Until recently, cancer genetic testing was based on inspection of a few genes, but laboratories are now able to look at a patient’s entire genome, which includes approximately 20,000 genes and the intervening sequences. This is the future of genetic testing and the next revolution in cancer care.
Many families have a history of cancer in which the disease looks hereditary but the genetic etiology is unknown. Recently, members of Dr. Theodora Ross’s lab worked with the Cancer Genetics clinic and used germline whole genome sequencing (WGS) to study 278 cancer patients who had family histories of cancer. The researchers performed whole-genome testing on two cohorts of patients, those with BRCA1/ BRCA2 mutations (n=176) and those without (n=82). Using WGS, researchers were able to identify potentially pathogenic mutations in 21 percent of the latter patient population.

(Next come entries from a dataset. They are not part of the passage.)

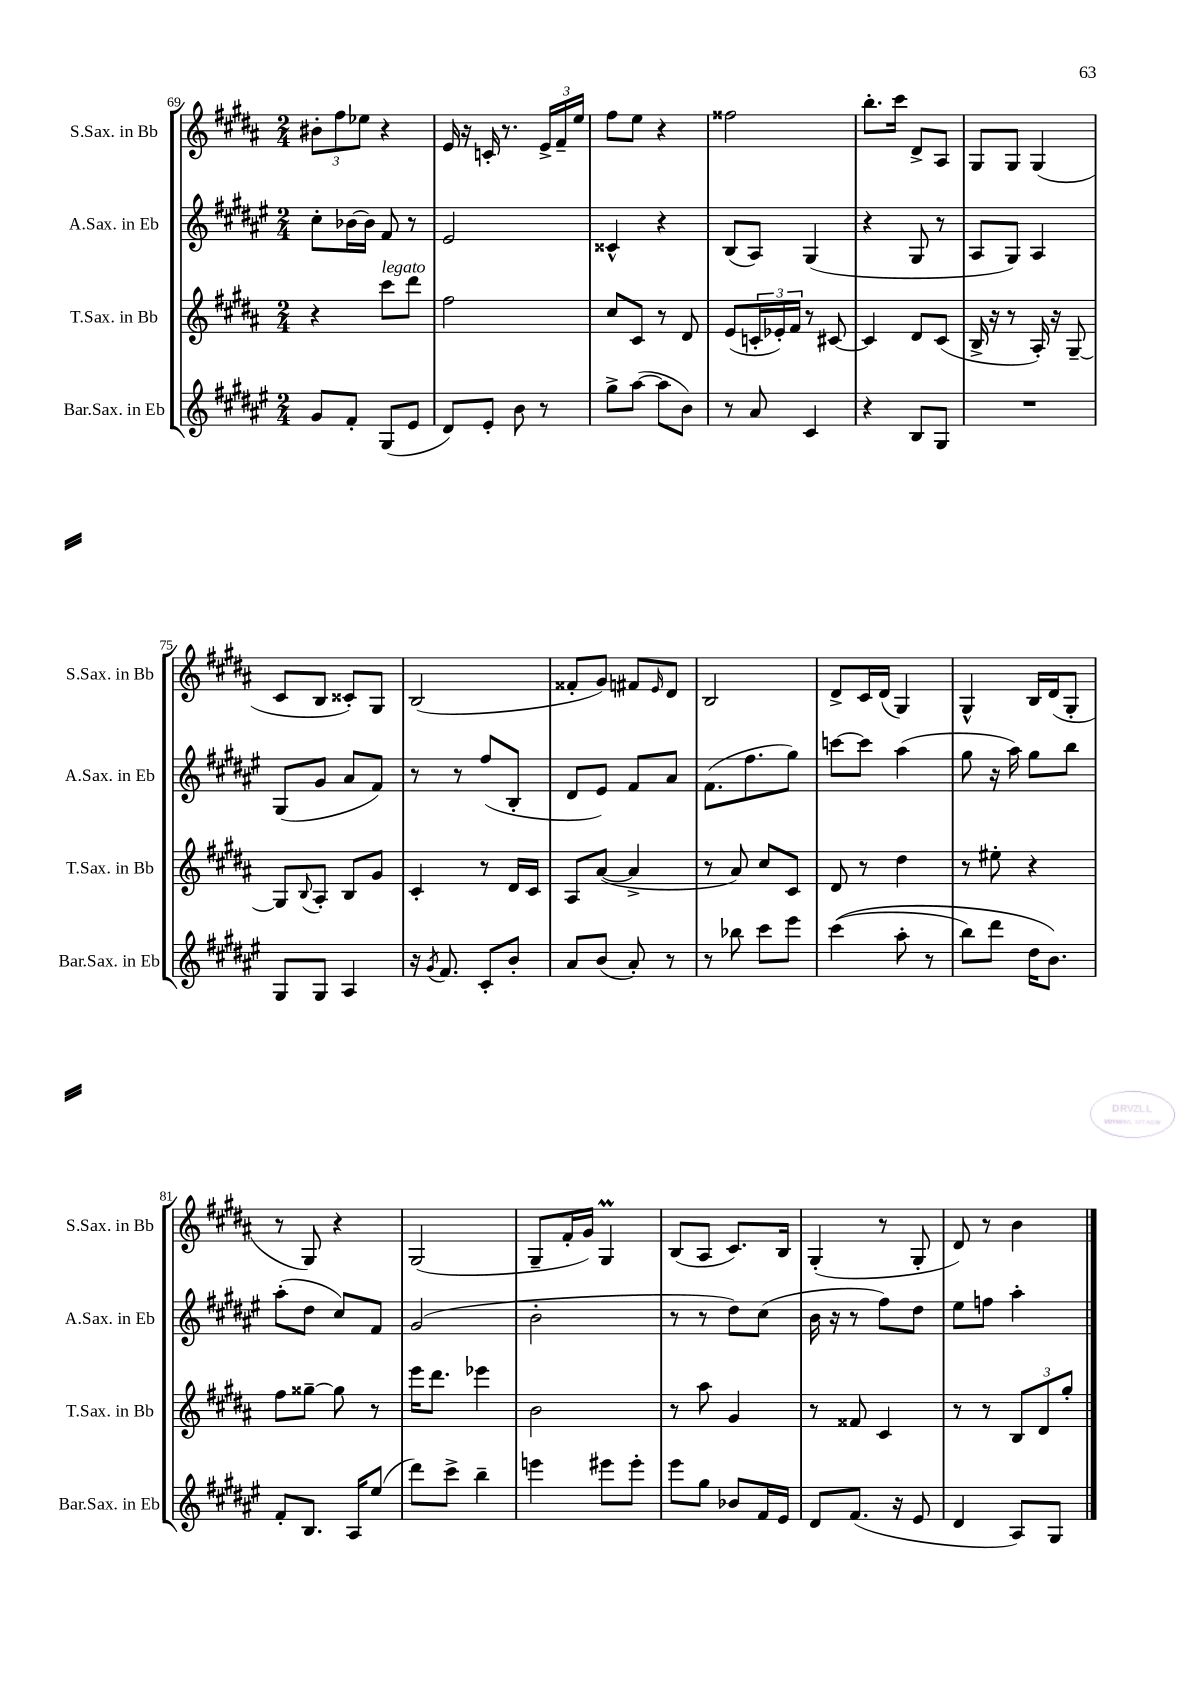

**kern	**kern	**kern	**kern
*part4	*part3	*part2	*part1
*staff4	*staff3	*staff2	*staff1
*I"Bar.Sax. in Eb	*I"T.Sax. in Bb	*I"A.Sax. in Eb	*I"S.Sax. in Bb
*I'Bar.Sax. in Eb	*I'T.Sax. in Bb	*I'A.Sax. in Eb	*I'S.Sax. in Bb
*clefG2	*clefG2	*clefG2	*clefG2
*k[f#c#g#d#a#e#]	*k[f#c#g#d#a#]	*k[f#c#g#d#a#e#]	*k[f#c#g#d#a#]
*M2/4	*M2/4	*M2/4	*M2/4
=69	=69	=69	=69
8g#/L	4r	8cc#'\L	12b#X'\L
.	.	.	12ff#\
8f#'/J	.	[16b-X\L	.
.	.	.	12ee-X\J
.	.	16b-\JJ]	.
!	!LO:TX:a:i:t=legato	!	!
(8G#/L	8ccc#\L	8f#/	4r
8e#/J	8ddd#\J	8r	.
=70	=70	=70	=70
8d#/L)	2ff#\	2e#/	16e/
.	.	.	16r
8e#'/J	.	.	16cn'/
.	.	.	8.r
8b\	.	.	.
8r	.	.	24e^/LL
.	.	.	24f#~/
.	.	.	24ee/JJ
=71	=71	=71	=71
8gg#^\L	8cc#/L	4c##X^^/	8ff#\L
([8aa#\J	8c#/J	.	8ee\J
8aa#\L]	8r	4r	4r
8b\J)	8d#/	.	.
=72	=72	=72	=72
8r	(8e/L	(8B/L	2ff##X\
8a#/	24cn'/L	8A#/J)	.
.	24e-X'/)	.	.
.	24f#/JJ	.	.
4c#/	8r	(4G#/	.
.	[8c#X/	.	.
=73	=73	=73	=73
4r	4c#/]	4r	8.bb'\L
.	.	.	16ccc#\Jk
8B/L	8d#/L	8G#/	8d#^/L
8G#/J	(8c#/J	8r	8A#/J
=74	=74	=74	=74
2r	16B^/	8A#/L	8G#/L
.	16r	.	.
.	8r	8G#/J)	8G#/J
.	16A#'/)	4A#/	(4G#/
.	16r	.	.
.	[8G#~/	.	.
!!LO:LB:g=z
=75	=75	=75	=75
8G#/L	8G#/L]	(8G#/L	8c#/L
.	8qqB/	.	.
8G#/J	8A#'/J	8g#/J	8B/J
4A#/	8B/L	8a#/L	8c##X'/L)
.	8g#/J	8f#/J)	8G#/J
=76	=76	=76	=76
16r	4c#'/	8r	(2B/
8qg#/	.	.	.
8.f#/	.	.	.
.	.	8r	.
8c#'/L	8r	(8ff#/L	.
8b'/J	16d#/LL	8B'/J	.
.	16c#/JJ	.	.
=77	=77	=77	=77
8a#/L	8A#/L	8d#/L	8f##X'/L
(8b/J	([8a#/J	8e#/J)	8g#/J)
8a#'/)	4a#^/]	8f#/L	8f#X/L
.	.	.	16qqe/
8r	.	8a#/J	8d#/J
=78	=78	=78	=78
8r	8r	(8.f#\L	2B/
8bb-X\	8a#/)	.	.
.	.	8.ff#\	.
8ccc#\L	8cc#/L	.	.
8eee#\J	8c#/J	8gg#\J)	.
=79	=79	=79	=79
((4ccc#\	8d#/	[8cccn\L	8d#^/L
.	8r	8ccc\J]	16c#/L
.	.	.	(16d#/JJ
8aa#'\	4dd#\	(4aa#\	4G#/)
8r	.	.	.
=80	=80	=80	=80
8bb\L)	8r	8gg#\	4G#^^/
8ddd#\J	8ee#X'\	16r	.
.	.	16aa#\)	.
16dd#\KL	4r	8gg#\L	16B/LL
8.b\J)	.	.	(16d#/J
.	.	8bb\J	8G#'/J
!!LO:LB:g=z
=81	=81	=81	=81
8f#'/L	8ff#\L	(8aa#'\L	8r
8.B/J	[8gg##X~\J	8dd#\J	8G#/)
.	8gg##\]	8cc#/L)	4r
16A#/KL	.	.	.
(8ee#/J	8r	8f#/J	.
=82	=82	=82	=82
8ddd#\L)	16eee\KL	(2g#/	(2G#/
.	8.ddd#\J	.	.
8ccc#^\J	.	.	.
4bb~\	4eee-X\	.	.
=83	=83	=83	=83
4eeen\	2b\	2b'\	8G#~/L
.	.	.	16f#'/L
.	.	.	16g#/JJ)
8eee#X\L	.	.	4G#M/
8eee#'\J	.	.	.
=84	=84	=84	=84
8eee#\L	8r	8r	(8B/L
8gg#\J	8aa#\	8r	8A#/J
8b-X/L	4g#/	8dd#\L)	8.c#/L)
16f#/L	.	(8cc#\J	.
16e#/JJ	.	.	16B/Jk
=85	=85	=85	=85
8d#/L	8r	16b\	(4G#'/
.	.	16r	.
(8.f#/J	8f##X/	8r	.
.	4c#/	8ff#\L)	8r
16r	.	.	.
8e#/	.	8dd#\J	8G#'/
=86	=86	=86	=86
4d#/	8r	8ee#\L	8d#/)
.	8r	8ffn\J	8r
8A#/L)	12B/L	4aa#'\	4b\
.	12d#/	.	.
8G#/J	.	.	.
.	12gg#'/J	.	.
==	==	==	==
*-	*-	*-	*-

This study illustrates how WGS can be used to improve our ability to discover patients’ cancer genetic risks. Also with this study population, the research group demonstrated how known deleterious BRCA1/BRCA2 missense mutations are hidden behind large numbers of new, private variations observed in BRCA1/ BRCA2 genes. This illustrates how big data can hide key data.
Not only did researchers discover loss-of-function mutations in novel genes, which could explain the family histories of cancer, they have used these data to advocate for an FDA mandate in which sharing of clinical sequence data by testing laboratories becomes a standard of clinical care. In fact, the study’s organizers have deposited all of the clinical and sequence data from this WGS study into the National Institute of Health’s repository of research sequences for researchers around the country to use, and the group will continue to make such deposits in future studies of patients’ genomes. For more information, see Foley et al., 2015 EBioMedicine.
Genetic counselors at UT Southwestern collaborate with other disease-oriented teams within the Simmons Comprehensive Cancer Center to use data from these clinical services to expand the field of cancer genetics. For example, the Cancer Genetics team’s partnership with the UT Southwestern Breast Imaging Department and Breast Center has resulted in the analysis of 96,055 individuals at screening mammography for a family history of cancer to identify BRCA mutation carriers who have a genetic predisposition to breast and ovarian cancer. This is the largest study to date on this topic. As a result of this screening program’s success in identifying high-risk individuals and completion of cancer prevention activities, the Cancer Genetics team was able to work with Dr. Xian-Jin Xie from the Department of Clinical Sciences to create a computer model for quantifying cancer prevention. This model can now be used for future screening programs— not only to identify those at high genetic risk but also to make the results beneficial for large populations. For more information, see Robinson et al., 2015 EBioMedicine.
Even as the cancer genetics community moves to next-generation sequencing of multiple genes in the genetics clinics, UT Southwestern was one of the first groups to publish its experience with multi-gene panel testing and the implications of clinical care (Mauer et al., 2013 Genetics in Medicine; Yorczyk et al., 2014 Clinical Genetics). After confirming with data that different testing laboratories were interpreting the same genetic changes differently, the Cancer Genetics team made its proposal to the FDA that data sharing should be part of genetic testing (Ross, 2014 NYTs; Ross, 2015 Cold Spring Harb Mol Case Stud).
The UT Southwestern team is continually collaborating, both internally and externally, to find the missing pieces in the cancer genetic story.